In CPAT, we introduce two key components: the Channel-Partitioned Windowed Self-Attention (CPWin-SA) and the Spatial-Frequency Interaction Module (SFIM). CPWin-SA extends attention windows across both height and width dimensions, enabling the model to capture long-range dependencies while retaining computational efficiency. SFIM complements this by integrating spatial and frequency-domain information, which allows for effective recovery of fine-grained textures and sharp edges. Unlike prior dual-branch approaches such as FreqNet and SFMNet, SFIM selectively leverages frequency features with lower computational overhead, making it both efficient and accurate.
Conventional Swin Transformer-based methods often suffer from restricted receptive fields and limited ability to represent frequency-domain cues. CPAT addresses both challenges simultaneously by expanding receptive fields and incorporating frequency-domain learning, while still maintaining a lean architecture with 20.39M parameters and 329.04G FLOPs.
Benchmark evaluations further highlight the effectiveness of our approach. CPAT delivers a +0.31 dB PSNR improvement on Urban100 (×2 SR) over HAT and achieves more than 0.7 dB improvement compared to SwinIR across multiple scales, all while maintaining comparable or even lower computational cost than existing state-of-the-art methods.

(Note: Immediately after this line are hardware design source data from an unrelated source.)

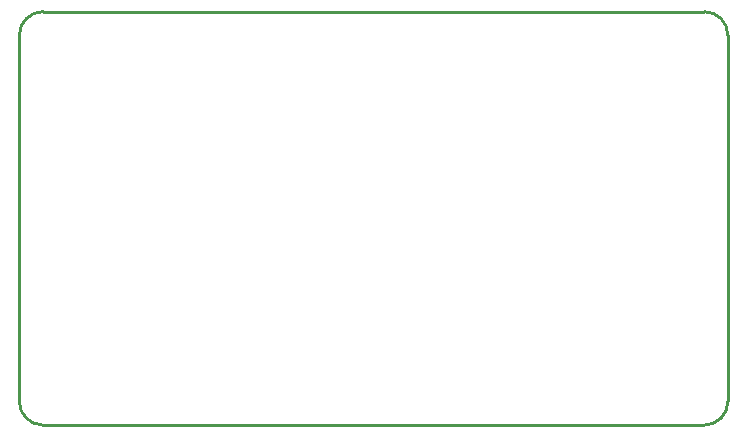
<source format=gko>
G04 Layer: BoardOutlineLayer*
G04 EasyEDA v6.5.47, 2024-10-31 16:23:14*
G04 d01961b007cd42f0ad862483726119fd,f99730456eb041dfa0a19156df6b2b6d,10*
G04 Gerber Generator version 0.2*
G04 Scale: 100 percent, Rotated: No, Reflected: No *
G04 Dimensions in millimeters *
G04 leading zeros omitted , absolute positions ,4 integer and 5 decimal *
%FSLAX45Y45*%
%MOMM*%

%ADD10C,0.2540*%
D10*
X5799988Y-3499993D02*
G01*
X199999Y-3499993D01*
X199999Y0D02*
G01*
X5799988Y0D01*
X0Y-3299993D02*
G01*
X0Y-199999D01*
X5999988Y-199999D02*
G01*
X5999988Y-3299993D01*
G75*
G01*
X5799988Y0D02*
G02*
X5999988Y-200000I0J-200000D01*
G75*
G01*
X5999988Y-3299993D02*
G02*
X5799988Y-3499993I-200000J0D01*
G75*
G01*
X200000Y-3499993D02*
G02*
X0Y-3299993I0J200000D01*
G75*
G01*
X0Y-200000D02*
G02*
X200000Y0I200000J0D01*

%LPD*%
M02*

</source>
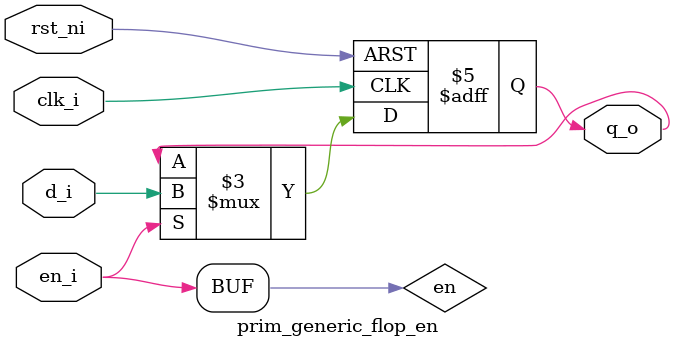
<source format=sv>

`include "../hdl/ibex_core/rtl/prim/prim_assert.sv"

module prim_generic_flop_en #(
  parameter int               Width      = 1,
  parameter bit               EnSecBuf   = 0,
  parameter logic [Width-1:0] ResetValue = 0
) (
  input                    clk_i,
  input                    rst_ni,
  input                    en_i,
  input        [Width-1:0] d_i,
  output logic [Width-1:0] q_o
);

  logic en;
  if (EnSecBuf) begin : gen_en_sec_buf
    prim_sec_anchor_buf #(
      .Width(1)
    ) u_en_buf (
      .in_i(en_i),
      .out_o(en)
    );
  end else begin : gen_en_no_sec_buf
    assign en = en_i;
  end

  always_ff @(posedge clk_i or negedge rst_ni) begin
    if (!rst_ni) begin
      q_o <= ResetValue;
    end else if (en) begin
      q_o <= d_i;
    end
  end

endmodule

</source>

These advancements demonstrate CPAT’s strong potential for a wide range of applications, including media, surveillance, defense, and medical imaging, where recovering fine details from low-resolution inputs is critical. By enhancing attention windows across height and width and effectively leveraging frequency features, we provide a more comprehensive representation of image content. As a result, CPAT consistently outperforms existing state-of-the-art approaches in both quantitative benchmarks and qualitative visual evaluations.